Kayla Harrison (born July 2, 1990) is an American judoka who competes in the 78 kg weight category. She won the 2010 World Championships, gold medals at the 2012 and 2016 Olympics, and gold at the 2011 and 2015 Pan American Games.
She changed weight classes in 2008, from the −63 kg division to the 78 kg division. However, she couldn’t compete in the 2008 Summer Olympics as the United States had not qualified in that division.
She won the Junior World Championship that year, and the following year placed second, becoming the first American to compete in two Junior World Championships finals.
She won the gold medal in the −78 kg category at the World Judo Championships in 2010, the first American to do so since 1999 (when her coach, Jimmy Pedro, did so in Birmingham, United Kingdom).
At the 2011 World Judo Championship in Paris, she placed third taking the bronze medal. Harrison had lost to the eventual winner, Audrey Tcheuméo of France, in her semi-final.
Prior to the 2012 Summer Olympics in London, she was injured during training, having torn a medial collateral ligament.On August 2, 2012, she won the Olympic title in the −78 kg category, defeating Gemma Gibbons of Britain by two yukos, to become the first American to win an Olympic gold medal in judo.
She earned a second Olympic gold medal in the same weight class in 2016 in Rio, defeating Audrey Tcheuméo of France.

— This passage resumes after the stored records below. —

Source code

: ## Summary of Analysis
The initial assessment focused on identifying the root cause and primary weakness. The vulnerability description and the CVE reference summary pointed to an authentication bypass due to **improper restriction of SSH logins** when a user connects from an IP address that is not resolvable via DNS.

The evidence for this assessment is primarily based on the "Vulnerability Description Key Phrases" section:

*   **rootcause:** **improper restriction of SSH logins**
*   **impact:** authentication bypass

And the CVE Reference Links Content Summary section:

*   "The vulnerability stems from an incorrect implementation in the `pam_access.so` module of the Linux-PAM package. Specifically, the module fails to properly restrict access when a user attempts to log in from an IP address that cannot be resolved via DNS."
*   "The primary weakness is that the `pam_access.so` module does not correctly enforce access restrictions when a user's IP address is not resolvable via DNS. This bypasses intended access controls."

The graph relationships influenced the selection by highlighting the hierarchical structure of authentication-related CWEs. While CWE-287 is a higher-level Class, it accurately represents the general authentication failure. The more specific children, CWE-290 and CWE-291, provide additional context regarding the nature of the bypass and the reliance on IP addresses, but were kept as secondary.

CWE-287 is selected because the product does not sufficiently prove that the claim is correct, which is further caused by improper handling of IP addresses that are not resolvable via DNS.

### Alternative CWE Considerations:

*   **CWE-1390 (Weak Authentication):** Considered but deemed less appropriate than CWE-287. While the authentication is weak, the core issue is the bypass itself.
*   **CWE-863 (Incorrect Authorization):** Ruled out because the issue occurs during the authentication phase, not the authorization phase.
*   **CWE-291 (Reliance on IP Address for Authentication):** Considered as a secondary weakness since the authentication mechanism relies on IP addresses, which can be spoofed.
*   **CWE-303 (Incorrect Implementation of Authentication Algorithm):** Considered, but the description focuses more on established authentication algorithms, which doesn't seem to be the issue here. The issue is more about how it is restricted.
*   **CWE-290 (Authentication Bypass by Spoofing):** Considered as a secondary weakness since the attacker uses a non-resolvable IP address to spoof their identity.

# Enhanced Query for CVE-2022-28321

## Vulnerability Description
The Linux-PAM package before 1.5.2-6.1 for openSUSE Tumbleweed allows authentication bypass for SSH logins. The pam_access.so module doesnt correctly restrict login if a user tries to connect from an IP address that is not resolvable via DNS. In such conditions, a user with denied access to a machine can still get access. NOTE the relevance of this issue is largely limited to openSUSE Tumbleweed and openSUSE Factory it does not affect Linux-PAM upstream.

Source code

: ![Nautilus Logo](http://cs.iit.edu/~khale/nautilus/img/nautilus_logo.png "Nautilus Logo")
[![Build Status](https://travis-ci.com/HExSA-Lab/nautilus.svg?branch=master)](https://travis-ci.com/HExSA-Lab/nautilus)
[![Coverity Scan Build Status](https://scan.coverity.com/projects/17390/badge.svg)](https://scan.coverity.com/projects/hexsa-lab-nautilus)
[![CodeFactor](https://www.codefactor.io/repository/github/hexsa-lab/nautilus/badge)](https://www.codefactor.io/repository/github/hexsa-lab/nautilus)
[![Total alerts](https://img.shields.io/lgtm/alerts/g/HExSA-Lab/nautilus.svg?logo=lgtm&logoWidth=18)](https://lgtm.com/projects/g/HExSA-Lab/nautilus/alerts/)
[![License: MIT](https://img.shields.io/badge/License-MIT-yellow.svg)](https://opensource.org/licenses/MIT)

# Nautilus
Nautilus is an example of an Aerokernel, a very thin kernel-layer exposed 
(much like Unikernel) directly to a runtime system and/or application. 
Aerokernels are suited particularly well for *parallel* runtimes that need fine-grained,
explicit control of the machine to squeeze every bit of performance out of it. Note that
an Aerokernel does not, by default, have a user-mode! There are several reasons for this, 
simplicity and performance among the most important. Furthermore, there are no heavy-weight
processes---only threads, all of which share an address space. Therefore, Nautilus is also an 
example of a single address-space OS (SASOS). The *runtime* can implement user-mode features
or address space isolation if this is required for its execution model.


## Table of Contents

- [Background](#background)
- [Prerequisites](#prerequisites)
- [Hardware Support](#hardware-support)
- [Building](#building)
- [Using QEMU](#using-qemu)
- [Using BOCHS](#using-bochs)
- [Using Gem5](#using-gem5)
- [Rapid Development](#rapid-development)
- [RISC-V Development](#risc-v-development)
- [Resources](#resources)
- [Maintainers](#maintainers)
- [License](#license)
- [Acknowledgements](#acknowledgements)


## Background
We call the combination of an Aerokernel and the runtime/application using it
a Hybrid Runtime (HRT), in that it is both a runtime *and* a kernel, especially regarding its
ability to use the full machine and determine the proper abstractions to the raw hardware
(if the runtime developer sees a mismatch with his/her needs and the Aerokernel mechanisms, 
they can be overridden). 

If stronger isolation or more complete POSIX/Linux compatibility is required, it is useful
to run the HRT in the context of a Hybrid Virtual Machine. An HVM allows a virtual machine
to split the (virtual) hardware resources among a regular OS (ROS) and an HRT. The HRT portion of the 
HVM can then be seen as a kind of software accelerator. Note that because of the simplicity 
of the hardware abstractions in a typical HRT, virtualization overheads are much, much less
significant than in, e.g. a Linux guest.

On August 31, 2016 the United States Judo Association (USJA) made a batsugun promotion of Kayla to rokudan (6th Degree Black Belt) making her the youngest person in the US to ever be awarded this rank.
Mixed martial arts
Harrison, a former training partner of fellow judoka Ronda Rousey, announced in October 2016 that she had signed with World Series of Fighting. While she will initially work as a commentator she also indicated she is contracted to fight, probably in the women’s 145 pounds (66 kg) division.
Harrison is expected to debut at PFL in 2018.